Vermont residents who live in towns too small to operate district high schools may now use public funds to send their children to faith-based private schools.
The Education Agency of Vermont recently told school administrators that they must comply with a 2022 U.S. Supreme Court decision that struck down a Maine law banning religious schools from participating in town tuitioning programs.
“Requests for tuition payments for resident students to approved independent religious schools or religious independent schools that meet educational quality standards must be treated the same as requests for tuition payments to secular approved independent schools or secular independent schools that meet educational quality standards,” the agency’s Sept. 13 letter said. A list of approved independent schools on the website showed 15 religious schools.
Rural and sparsely populated, Vermont and Maine have programs that offer scholarships to families in areas that don’t operate public high schools so they can send their kids to public or private schools elsewhere.
However, both states prohibited the money from being spent on religious schools, so parents who wanted a faith-based education for their kids were forced to pay out of pocket.
In 2018, a group of parents challenged the Maine program.
Several Vermont parents also filed similar lawsuits. In June 2021, the U.S. Court of Appeals for the Second Circuit struck down the prohibition against religious schools in the case A.H. v.
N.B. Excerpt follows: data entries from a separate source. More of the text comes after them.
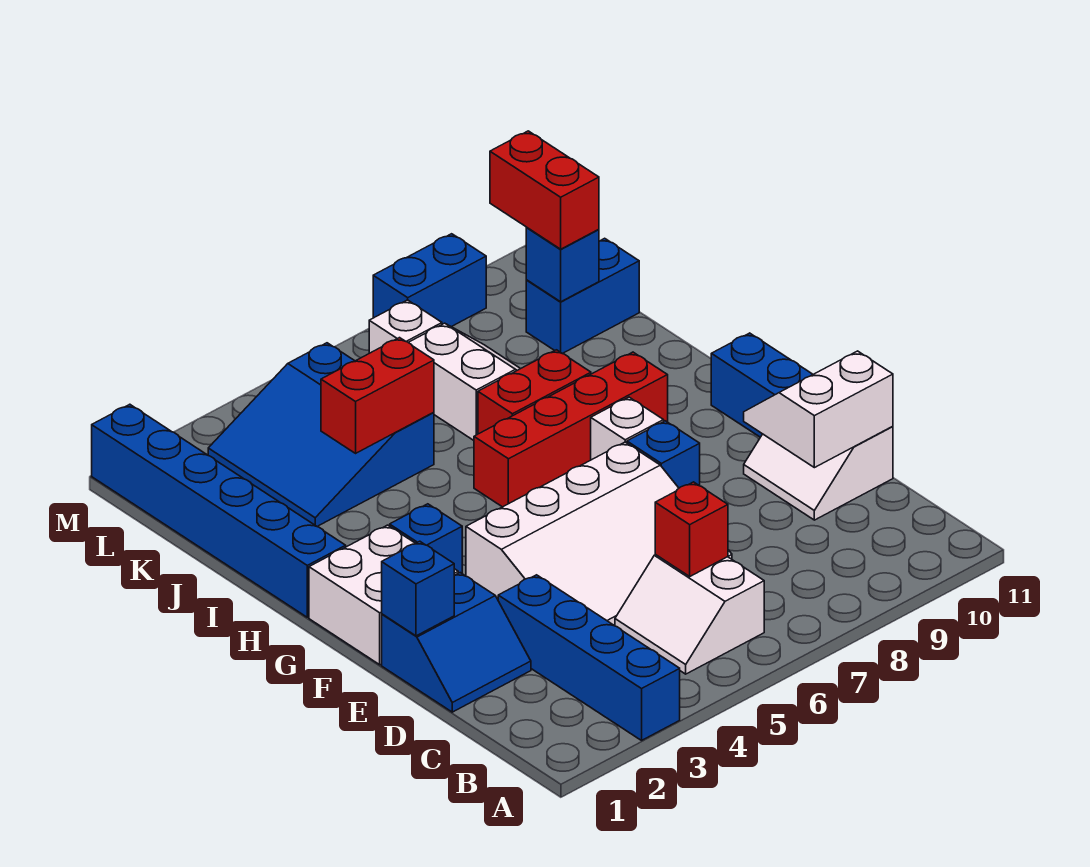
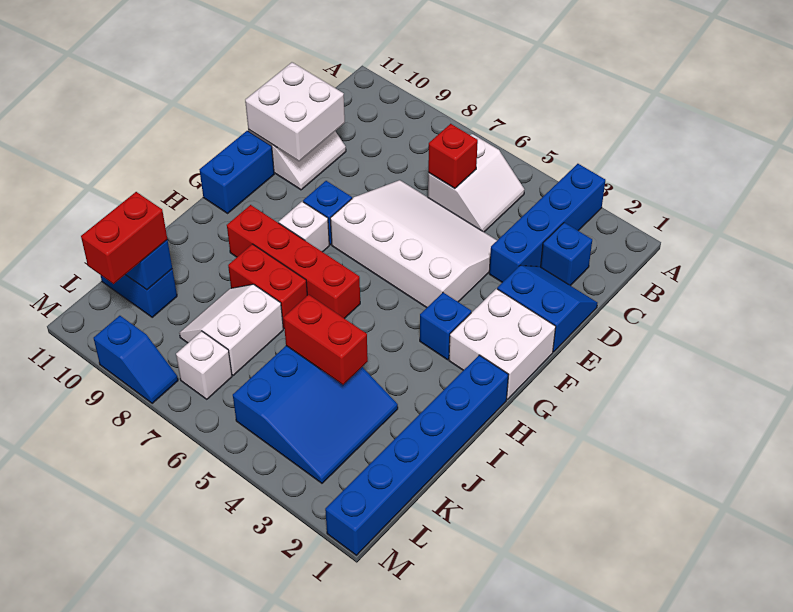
white slope D10:E11 level 2 top D -> white brick D10:E11 level 2
blue brick E1 level 2 -> blue brick C2 level 1
blue brick M8:M9 level 1 -> blue slope M8:M9 level 1 top 9

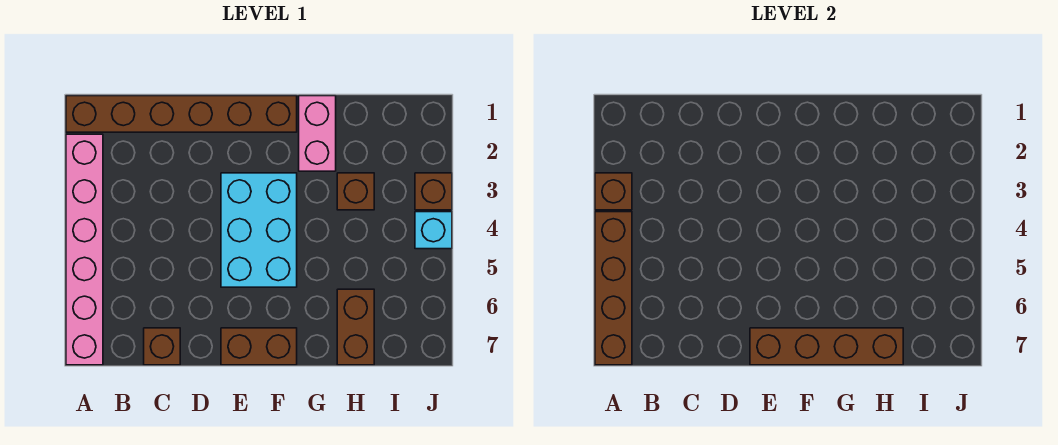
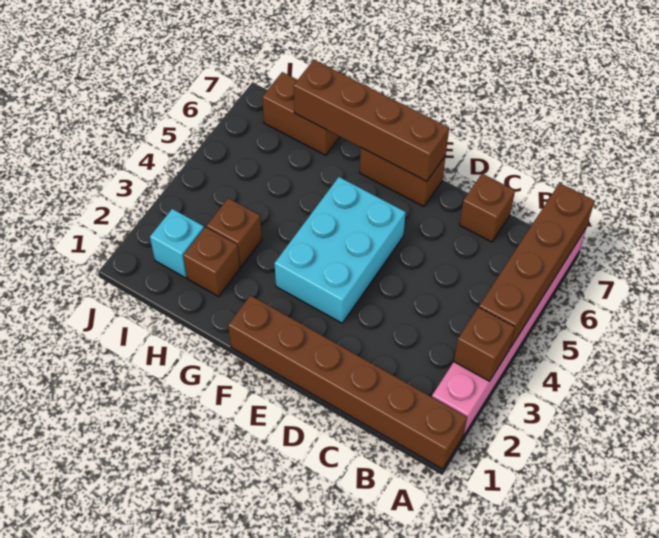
pink brick G1:G2 level 1 -> none
brown brick H6:H7 level 1 -> brown brick H7:I7 level 1
brown brick J3 level 1 -> brown brick H2 level 1
cyan brick J4 level 1 -> cyan brick I2 level 1

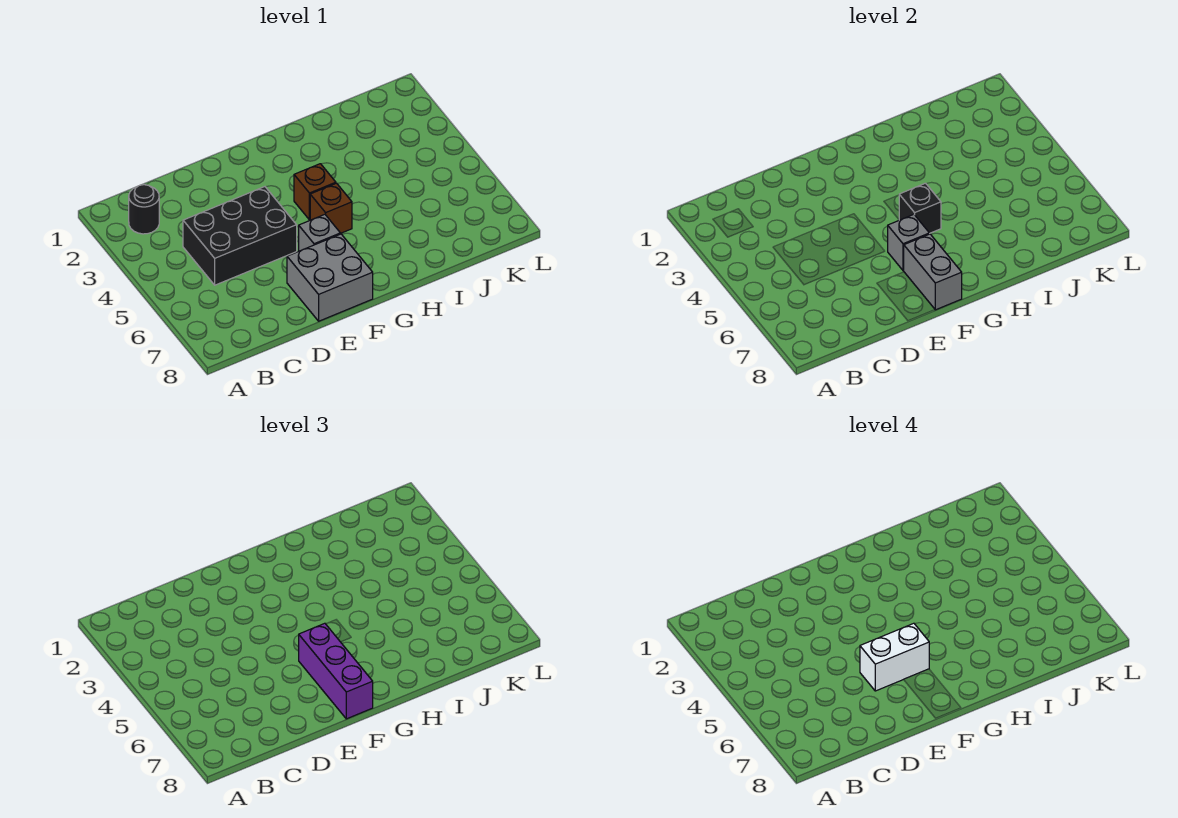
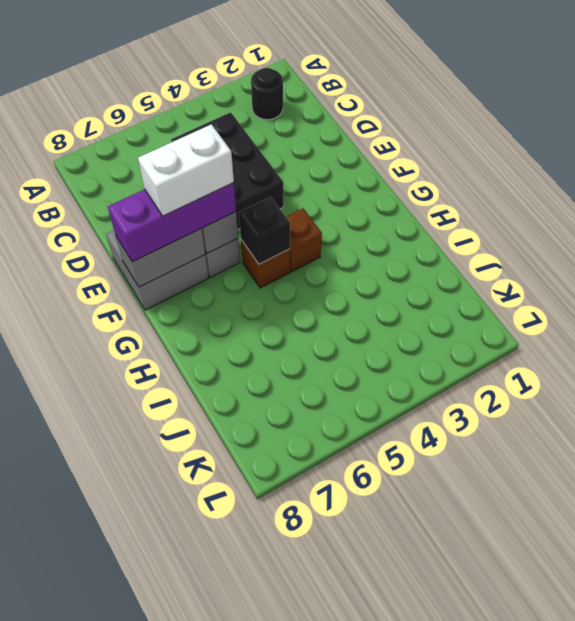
white brick E6:F6 level 4 -> white brick F6:F7 level 4

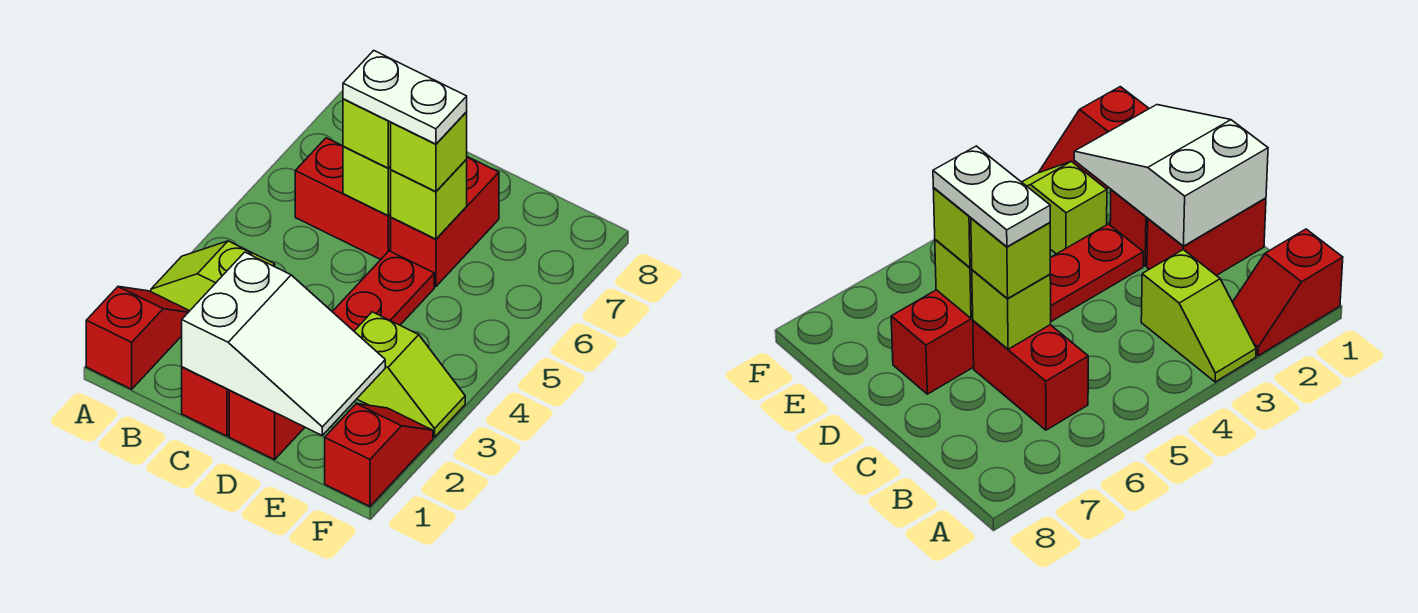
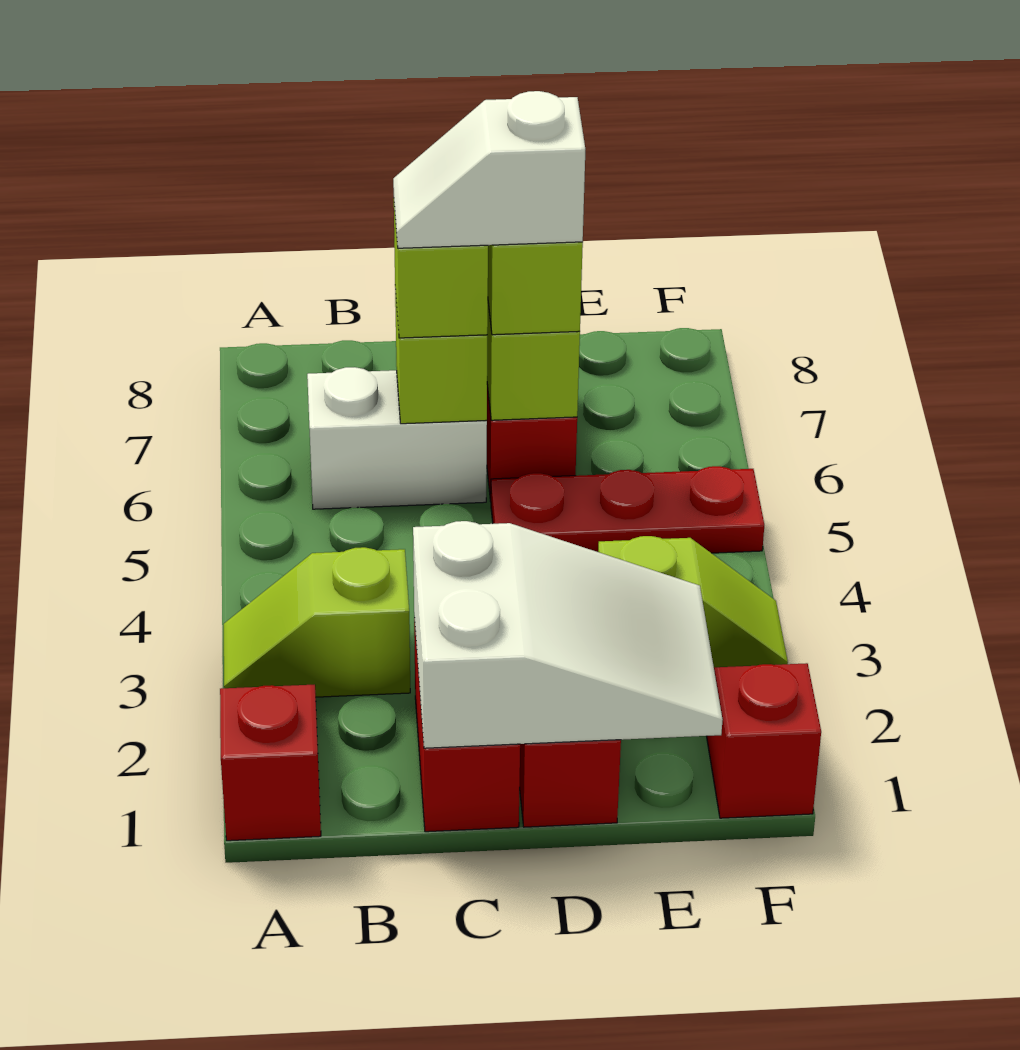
red brick B6:C6 level 1 -> white brick B6:C6 level 1
white plate C6:D6 level 4 -> white slope C6:D6 level 4 top D
red plate D3:D5 level 1 -> red plate D5:F5 level 1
French, brought by four Catholic high school students, their parents, and the Diocese of Burlington.
However, the Maine lawsuit, Carson v. Makin, was the one that made it to the U.S. Supreme Court and settled the issue nationally.
In that case, the high court ruled that education choice programs could not exclude schools based on religious instruction or activities, calling it “discrimination against religion.” A landmark U.S. Supreme Court ruling in 2020, Espinoza v. Montana Department of Revenue, struck down bans on education choice scholarships based on a school’s religious status but stopped short of addressing the issue of religious use.
The Supreme Court ruling in the Maine case reverberated across Vermont, and was cited as the reason for the policy change there.
The decision also drew praise from the American Federation for Children, a national education choice advocacy group.
“Every family deserves the right to choose the best K-12 education for their children, and we are encouraged to see the Vermont Agency of Education stipulate that families in tuitioning programs can choose religious schools,” said Shaka Mitchell, the federation’s director of state strategy and advocacy. “After a hard-fought battle in Maine, the Supreme Court has resoundingly confirmed this right, and we are thrilled that Vermont families will be able to access a fuller range of options as well. We hope other states will join Vermont and follow the ruling of the Supreme Court by ensuring all students can learn in the educational setting that best meets their needs.”
Maine Attorney General Aaron Frey responded to the Carson v. Makin ruling with a statement that schools must comply with the Maine Human Rights Act to receive funds. That law bans discrimination based on race, gender, sexual orientation, ethnicity, or disability, which contradicts some schools’ religious beliefs. As a result, the two schools that were part of that case have refused to participate in the tuitioning program.
However, Cheverus High School, a Jesuit college preparatory school in Portland, this week became Maine’s first religious school approved for funding. Though a Catholic school, Cheverus is not governed by the Diocese of Portland.